> **TASK INSTRUCTIONS**
Pictures stay out of the copy. Repeat exactly the lines from the first entry below through the line that contains "root of tail: (148, 97)", and nothing beyond.

Recorded data:
────────────────────────────────────────

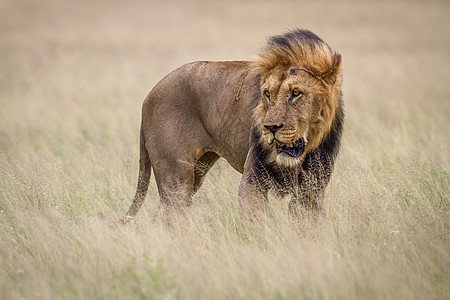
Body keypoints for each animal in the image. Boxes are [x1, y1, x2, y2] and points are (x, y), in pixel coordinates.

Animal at [124, 29, 344, 221]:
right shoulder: (253, 179)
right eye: (267, 93)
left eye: (296, 93)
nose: (270, 128)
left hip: (196, 171)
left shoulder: (312, 186)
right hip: (176, 178)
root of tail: (148, 97)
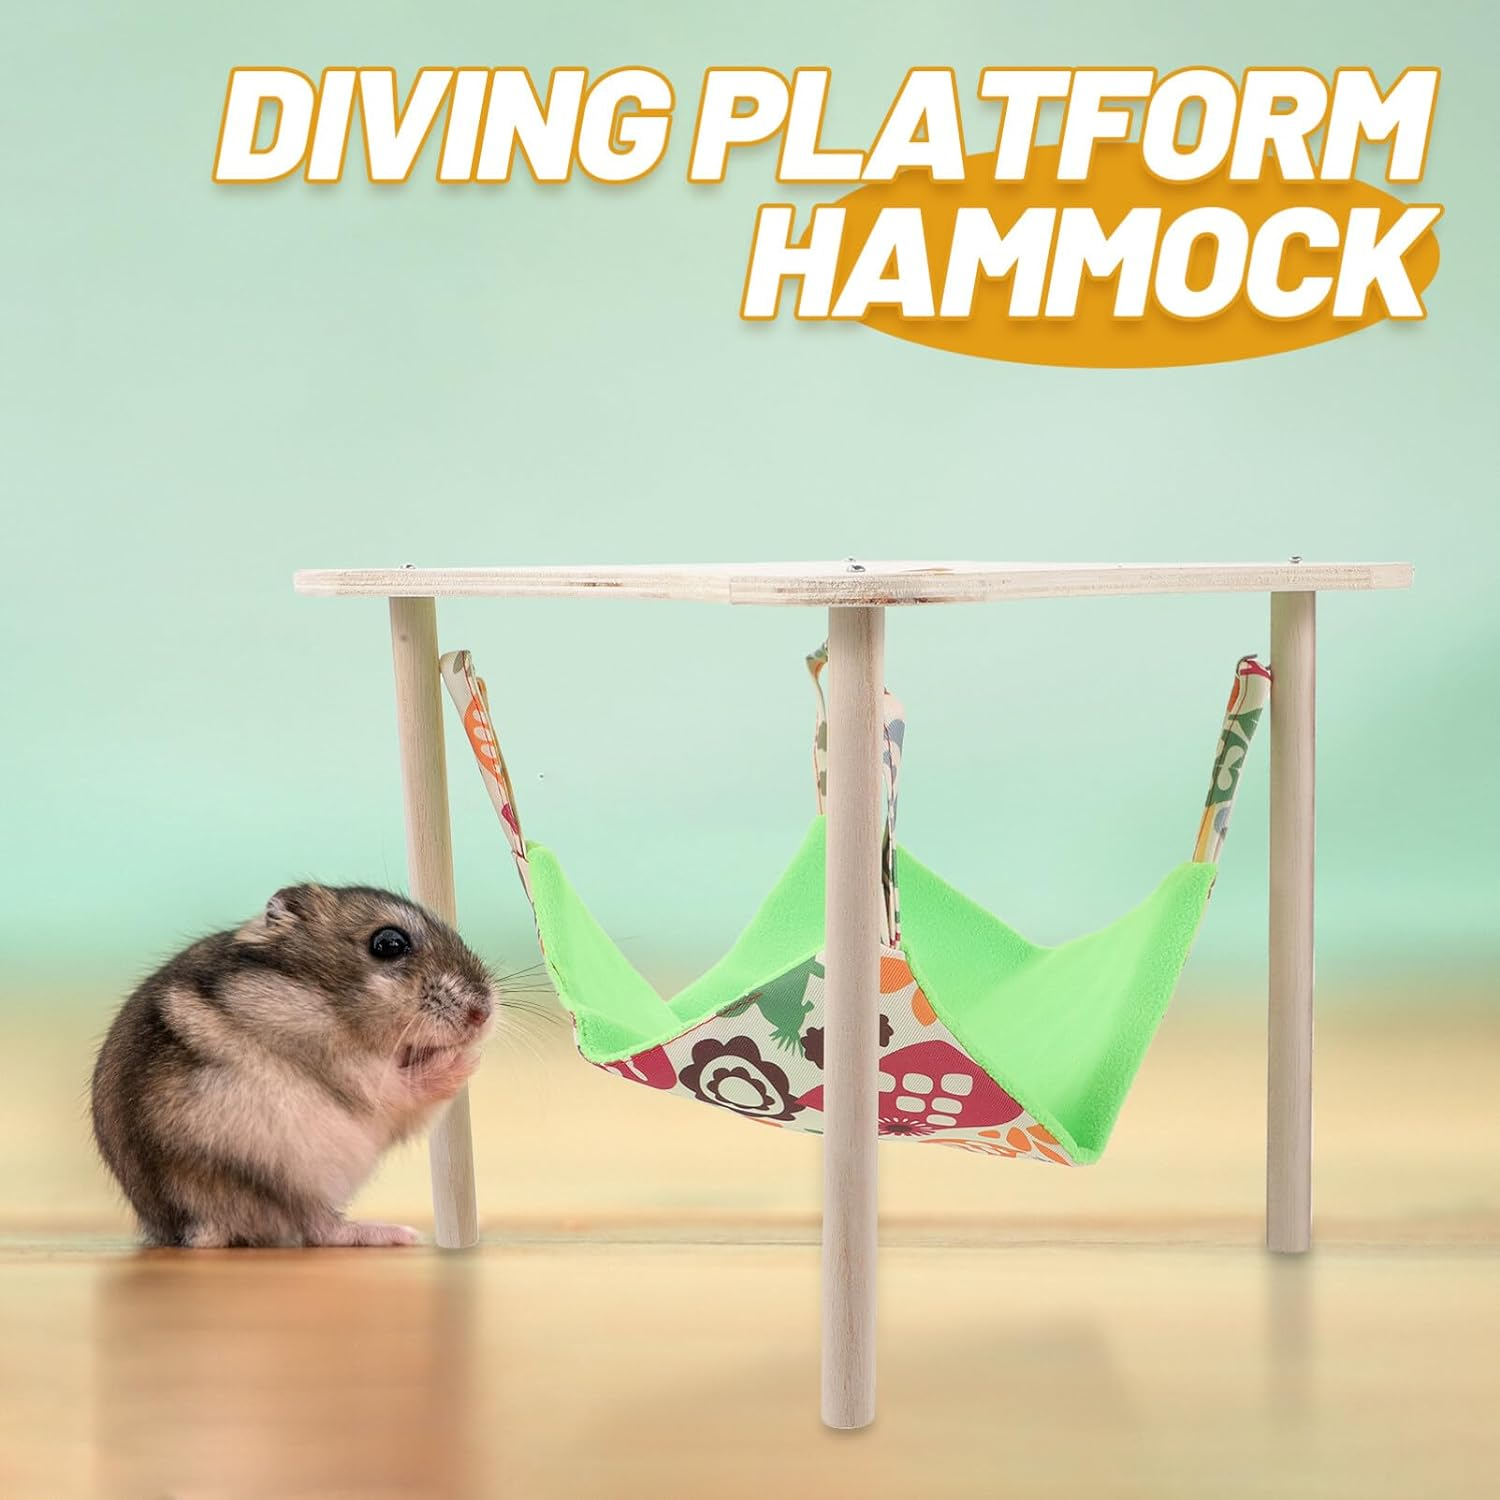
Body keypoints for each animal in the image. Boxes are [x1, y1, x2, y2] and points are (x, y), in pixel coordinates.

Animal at [91, 883, 497, 1248]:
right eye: (389, 943)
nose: (483, 1014)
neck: (325, 1000)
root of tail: (194, 1225)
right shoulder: (341, 1062)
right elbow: (391, 1082)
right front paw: (464, 1060)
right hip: (279, 1161)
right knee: (320, 1228)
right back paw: (398, 1234)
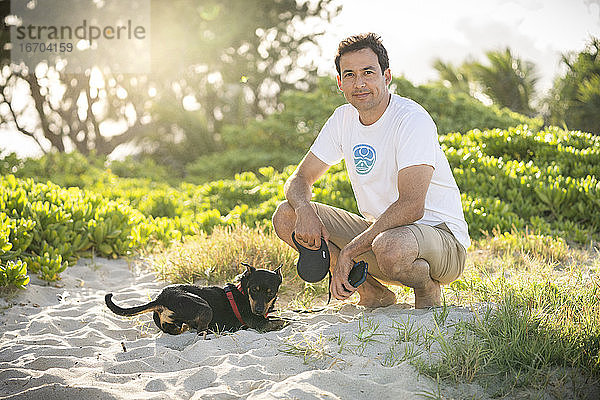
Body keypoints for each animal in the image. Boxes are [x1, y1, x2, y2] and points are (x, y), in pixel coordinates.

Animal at [105, 262, 286, 334]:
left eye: (270, 292)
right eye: (254, 290)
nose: (258, 310)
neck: (243, 293)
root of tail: (160, 299)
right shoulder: (259, 323)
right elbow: (283, 321)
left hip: (175, 323)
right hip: (204, 307)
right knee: (201, 332)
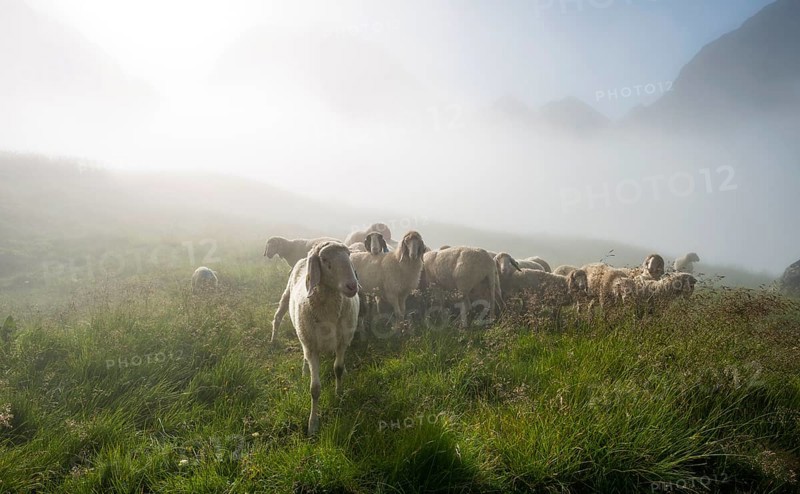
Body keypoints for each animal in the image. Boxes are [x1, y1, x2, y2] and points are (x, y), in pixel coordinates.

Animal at [270, 241, 359, 435]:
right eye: (324, 259)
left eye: (349, 255)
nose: (352, 286)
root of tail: (305, 257)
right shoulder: (312, 347)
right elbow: (315, 389)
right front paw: (313, 424)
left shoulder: (342, 342)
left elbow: (338, 369)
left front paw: (339, 395)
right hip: (289, 303)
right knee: (278, 318)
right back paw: (276, 344)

────────────────────────────────────────

> **SOLVED PROBLEM**
Body keypoints for each animal in the image. Boxes are [x1, y1, x2, y2] and points are (x, y), in pixel coordinates.

Animal at [124, 29, 344, 221]:
right shoulder: (253, 179)
right eye: (267, 93)
left eye: (296, 93)
nose: (270, 128)
left hip: (196, 171)
left shoulder: (312, 186)
right hip: (176, 178)
root of tail: (148, 97)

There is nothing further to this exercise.